Imagine this. One of your employees tells you that another employee has been stealing from the petty cash.
Now, you are a fair and reasonable employer. Though you feel this employee is telling the truth, you won’t jump to any conclusions. You will treat it as an allegation and ask the other employee for their feedback before deciding what to do.
“Can you give me a statement?” you ask the informant.
You know that part of a fair process is that you must put the allegation in full to the employee. A full statement from the informant about what they saw would do the trick.
But they refuse.
They don’t want to give you a statement. They fear the other employee will retaliate, or they will become known as a “dobber”. They fear rejection from other staff. The employee who has allegedly stolen cash is very popular, you see.
Ideally, you’d like to start the disciplinary process straight away. Must you really disclose who saw what happened? Can’t you keep the identity of the complainant confidential and press on?
RIGHT TO KNOW IDENTITY OF COMPLAINANT
The Employment Court has long held that you must usually disclose the identity of the person who raised the allegation.
Why so? The person who is on the receiving end of a complaint has a genuine interest in knowing who the complainant is. The identity of the person making the allegation can be important context. It may be something that is key to their response.
Viewed this way, revealing the identity of the complainant is a matter of fairness. It is part of your obligation to disclose everything you know about the matter so that the employee has a fair opportunity to respond.
COMPLAINANT’S RIGHT TO PRIVACY
But the person making the complaint also has a right to privacy. Their identity as the person who made the allegation is personal information about them that they may wish to control.
They may genuinely fear retaliation. Which is why they may request confidentiality as a condition of giving a statement.
The scenario above appears to present you with a choice. Either you:
- Press on with a disciplinary process without the statement from the employee. But that way you risk making your process an unfair one, which may lead to an unjustified dismissal; or
- Ignore the allegation altogether, and keep a close eye on the petty cash. Perhaps you will have better evidence next time cash goes missing. But can you trust this employee in the meantime?
There is another way. The Employment Court has said that, in exceptional cases, you may fairly refuse to reveal the complainant’s identity.
While the law on this is scant, it seems to require you to:
- Show that exceptional circumstances are present. This may relate to the degree of threat to the complainant if their identity gets disclosed. The greater the threat, the more likely you will have exceptional circumstances;
- Reveal as much detail as possible about the allegation, while not revealing the complainant’s identity. For example, you might disclose the statement but not include the complainant’s name.
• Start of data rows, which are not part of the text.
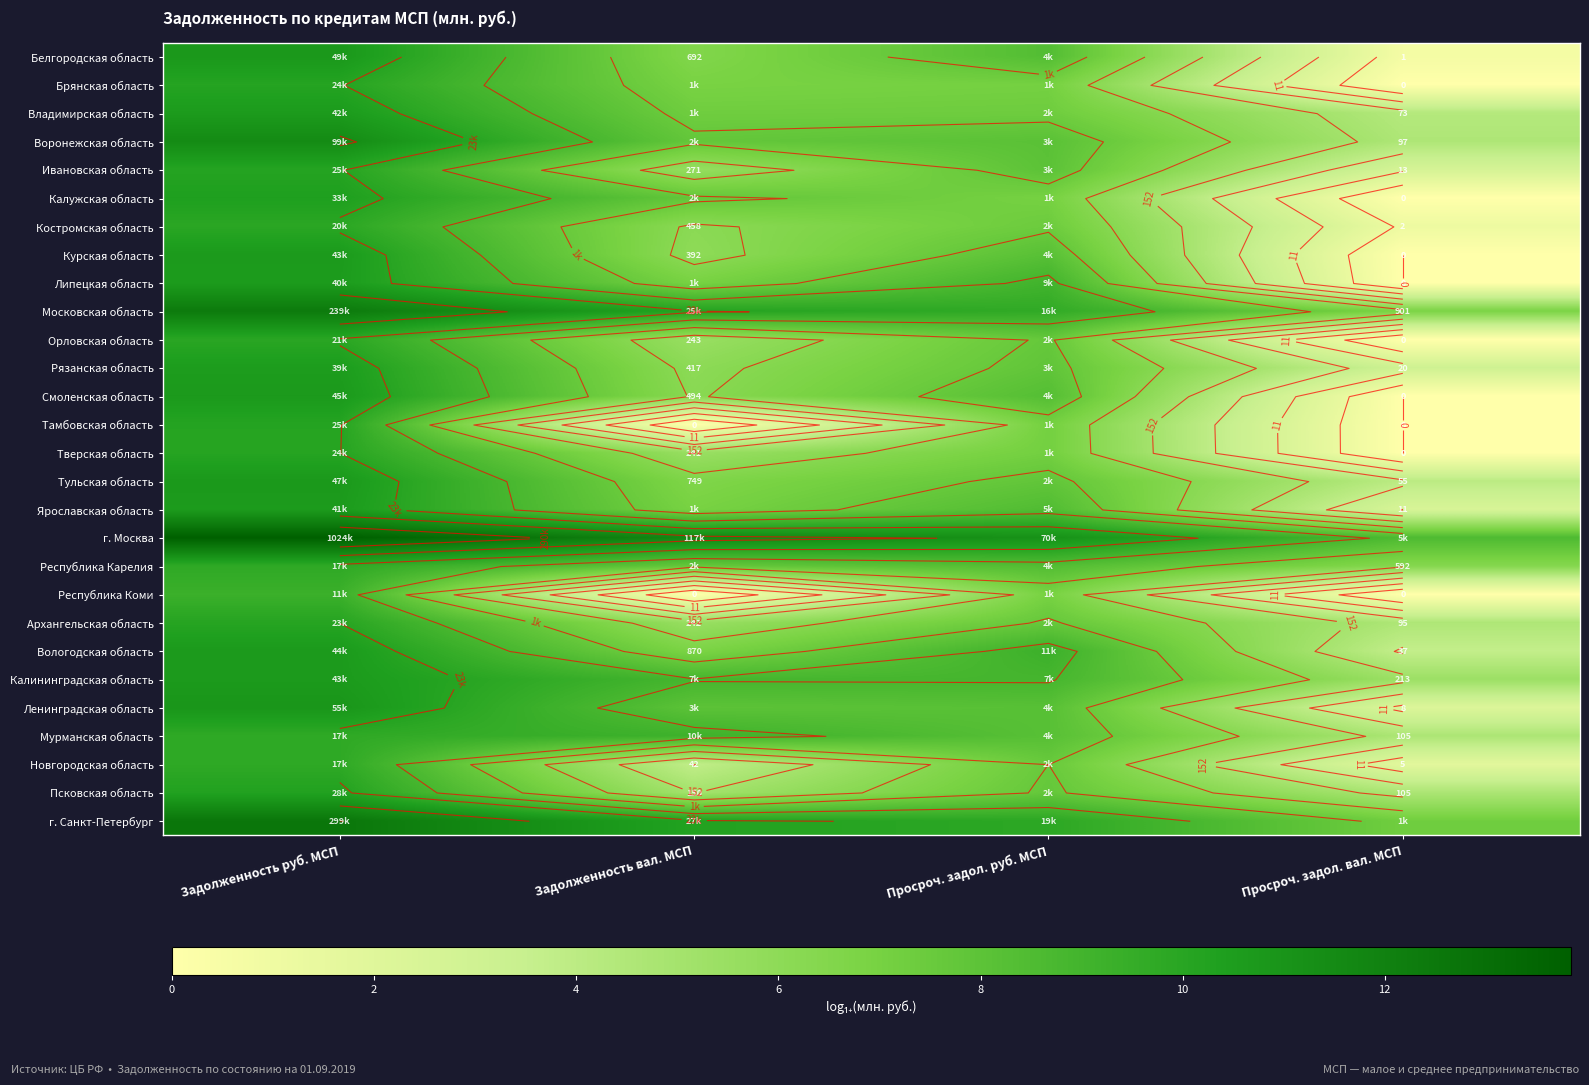

Which series has the largest total across all categories?

г. Москва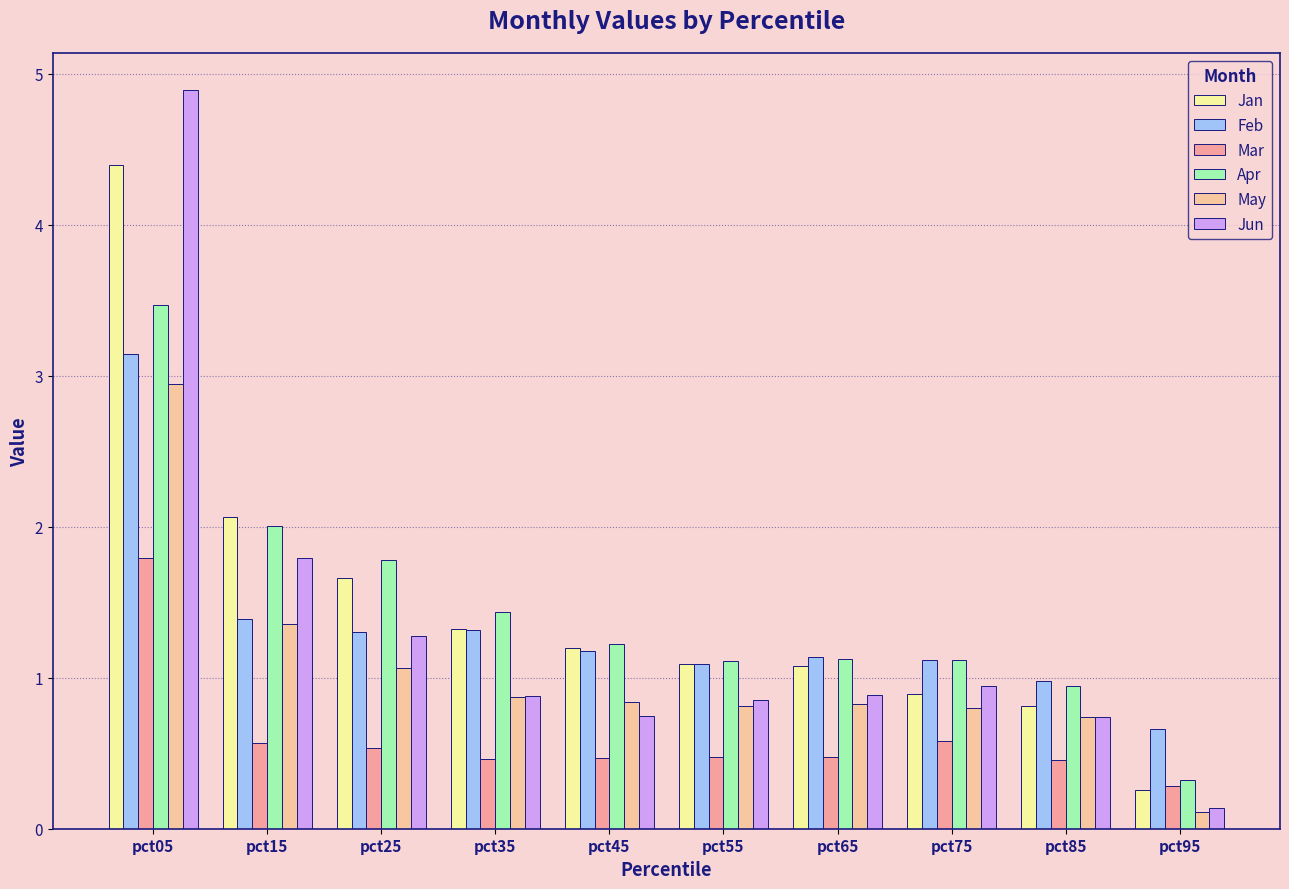

The value of Jan at pct75 is 0.5. True or false?

False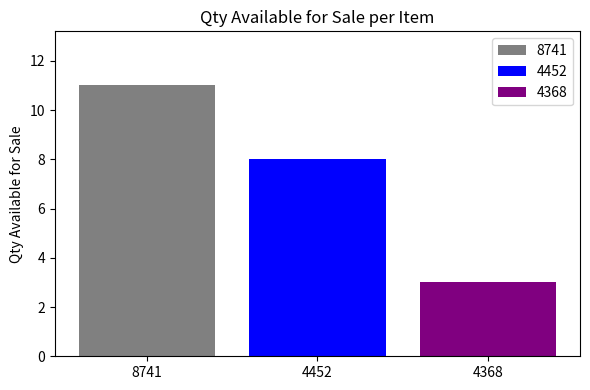

What is the difference between the highest and lowest values at 4452?

8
If more than one statement, have a method for identifying each statement by number; and
- Ensure your disciplinary process is fair in all other respects.
This is still a risky course to take. But it shows the Employment Court is willing to recognise the difficulties you face, provided you strive to be as fair as possible.
Balancing the rights of your employees in situations like these can be like walking a tight-rope. You should try to persuade the employee raising the complaint to let you disclose their identity. But at the end of the day, it’s their choice.
If they refuse to let you disclose their identity, you then have a choice. Are there exceptional circumstances that justify non-disclosure? And can you truly avoid disclosing their identity during the disciplinary process?
In short, you have to weigh up whether your process will still be substantially fair if you don’t disclose. That is, after all, the measure that matters.
Have you ever faced a scenario like this? How did you handle it?